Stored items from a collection
########################################
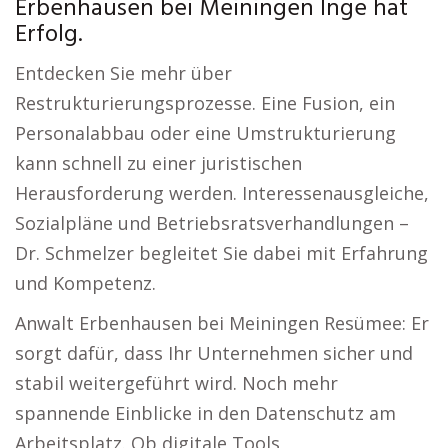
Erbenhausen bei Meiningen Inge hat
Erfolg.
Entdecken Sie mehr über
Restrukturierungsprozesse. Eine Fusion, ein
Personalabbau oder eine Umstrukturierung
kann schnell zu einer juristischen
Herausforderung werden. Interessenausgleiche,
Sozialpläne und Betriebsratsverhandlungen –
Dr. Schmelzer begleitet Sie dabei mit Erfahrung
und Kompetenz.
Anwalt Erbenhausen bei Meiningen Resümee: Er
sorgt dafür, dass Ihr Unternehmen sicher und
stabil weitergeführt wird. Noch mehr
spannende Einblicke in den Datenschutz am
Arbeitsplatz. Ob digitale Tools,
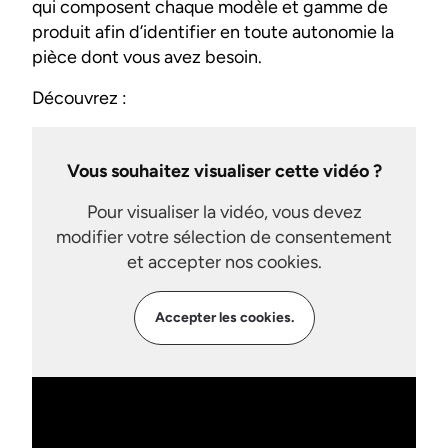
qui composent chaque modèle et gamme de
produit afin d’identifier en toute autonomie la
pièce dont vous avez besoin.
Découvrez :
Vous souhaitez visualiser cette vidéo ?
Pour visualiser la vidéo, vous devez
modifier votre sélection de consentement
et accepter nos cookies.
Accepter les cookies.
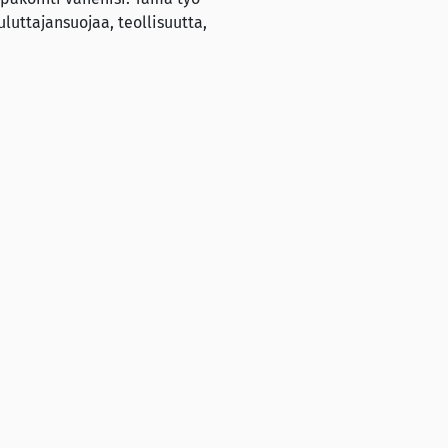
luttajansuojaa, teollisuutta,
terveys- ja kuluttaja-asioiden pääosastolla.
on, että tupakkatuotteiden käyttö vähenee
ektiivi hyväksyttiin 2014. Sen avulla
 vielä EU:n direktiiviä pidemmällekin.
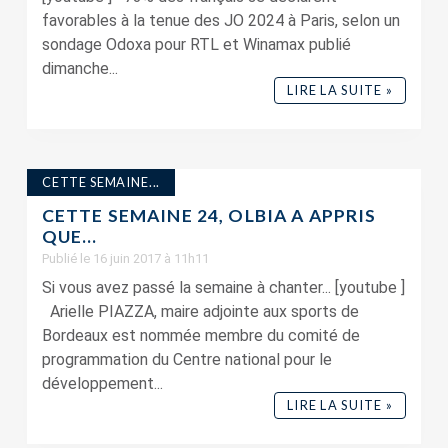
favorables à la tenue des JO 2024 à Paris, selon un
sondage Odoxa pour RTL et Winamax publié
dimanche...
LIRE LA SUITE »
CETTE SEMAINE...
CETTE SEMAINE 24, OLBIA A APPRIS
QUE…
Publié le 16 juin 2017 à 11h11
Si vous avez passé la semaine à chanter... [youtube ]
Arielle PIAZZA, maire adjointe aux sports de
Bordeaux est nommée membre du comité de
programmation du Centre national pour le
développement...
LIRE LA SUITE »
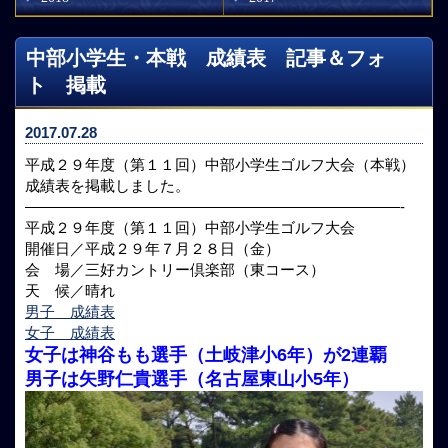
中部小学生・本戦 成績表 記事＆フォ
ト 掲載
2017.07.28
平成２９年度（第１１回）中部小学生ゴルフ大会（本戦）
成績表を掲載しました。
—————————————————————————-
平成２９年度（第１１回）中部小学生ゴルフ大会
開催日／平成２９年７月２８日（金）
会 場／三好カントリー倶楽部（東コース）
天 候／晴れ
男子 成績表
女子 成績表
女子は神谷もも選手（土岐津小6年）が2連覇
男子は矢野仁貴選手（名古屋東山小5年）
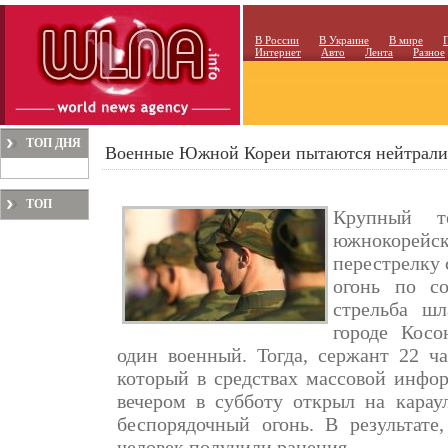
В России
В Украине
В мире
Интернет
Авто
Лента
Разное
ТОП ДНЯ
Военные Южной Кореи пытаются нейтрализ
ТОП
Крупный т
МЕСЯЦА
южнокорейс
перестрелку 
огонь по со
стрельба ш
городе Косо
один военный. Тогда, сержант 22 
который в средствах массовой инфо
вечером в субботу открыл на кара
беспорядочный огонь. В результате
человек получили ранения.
########################################
#### [JOB ITEM]
Take the part that opens with the line containing "favorables à la" and closes with the line containing "développement...", and change "sondage" to "enquête" throughout those lines. Give back only those lines, with nothing else altered.

#### [YOUR SOLUTION]
favorables à la tenue des JO 2024 à Paris, selon un
enquête Odoxa pour RTL et Winamax publié
dimanche...
LIRE LA SUITE »
CETTE SEMAINE...
CETTE SEMAINE 24, OLBIA A APPRIS
QUE…
Publié le 16 juin 2017 à 11h11
Si vous avez passé la semaine à chanter... [youtube ]
Arielle PIAZZA, maire adjointe aux sports de
Bordeaux est nommée membre du comité de
programmation du Centre national pour le
développement...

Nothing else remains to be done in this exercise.